In the main, quite well, although initially it did not appear that the evening would be a success. The very first note of the Symphony No. 39 was struck in a scattershot manner, the timpani, which plays a key role in this opening, martial Adagio, perceptibly behind. But those who are familiar with this great work, somewhat overshadowed by its two successors, know that it is much more important to close well than to open as a unit. The very tricky final phrases of the fourth movement Allegro were not only nimble and precise, enunciated against a complex background of pauses, but concluded a brisk and mostly muscular performance.

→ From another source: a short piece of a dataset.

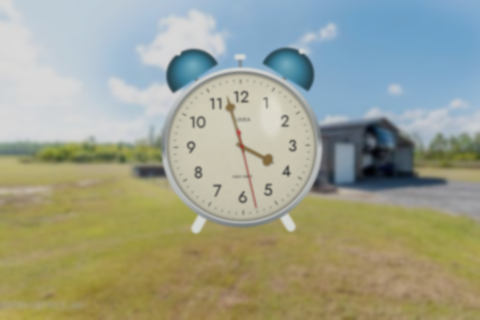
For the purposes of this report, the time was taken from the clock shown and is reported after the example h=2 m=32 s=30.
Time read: h=3 m=57 s=28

The lilt in the Menuetto was appropriately Viennese, a foreshadowing of those delightful skater’s waltzes in the works of Franz Schubert.

When asked to name the greatest 10 symphonies in music history, most everyone includes the Mozart 40 in their listing. Mr. Langrée hears it at a fast pace and whipped his charges to faster and faster execution as they progressed. This was the finest performance of the evening, featuring a lean and mean sense of phrasing and a delicious bite of wishing to get on with it. No lingering in this rendition, where even the minuet seemed to emphasize exits rather than entrances. The final Allegro assai was taken at such an alarming alacrity that I anticipated the double basses, who have two key reprises of melody, would never posses the dexterity to enunciate clearly. However, they came through with flying colors , earning a fleeting, but welldeserved thumbs-up gesture from Maestro as he hurried on to the next section.

So, not to rain on their parade or anything, but the question quickly evolved to why this particular iteration of the white-jacketed band could perform so well in their swan song and yet so sloppily in previous concerts. My own theory has little to do with inspiration or perspiration, but rather, rehearsal time. Mr. Langrée spread himself quite thin in the earlier stages of the festival, spending considerable energies mounting what turned out to be a disappointing evening of bleeding chunks of the fragment “Zaide” with incidental music from Thamos, King of Egypt. Working with the period instrument folks from Cologne had to monopolize a significant amount of his preparatory time and it can’t just be a fortuitous coincidence that once he was unburdened of this quixotic project, his main ensemble began to gel. The festival, struggling for relevance in a Mozart anniversary year, might have forgotten that the key to lasting success is not trendiness, but quality. It is fine to program rare works with glitzy names, like Peter Sellars, but it is much more musically significant to present the core repertoire in as professional a manner as possible.

In the same week that Pluto was demoted from its status as a planet, the “Jupiter” — the Symphony No. 41 in C major — was perhaps not as grandiloquently encased in marble as it might have been, but was still offered as a model of Classical architecture and timeless grace. I would posit that this is as good as it gets for this essentially ragtag ensemble. It was unfortunate that it did not find its proper balance and battle-hardened voice until the last concert of the season, but hey, wait ’till next year.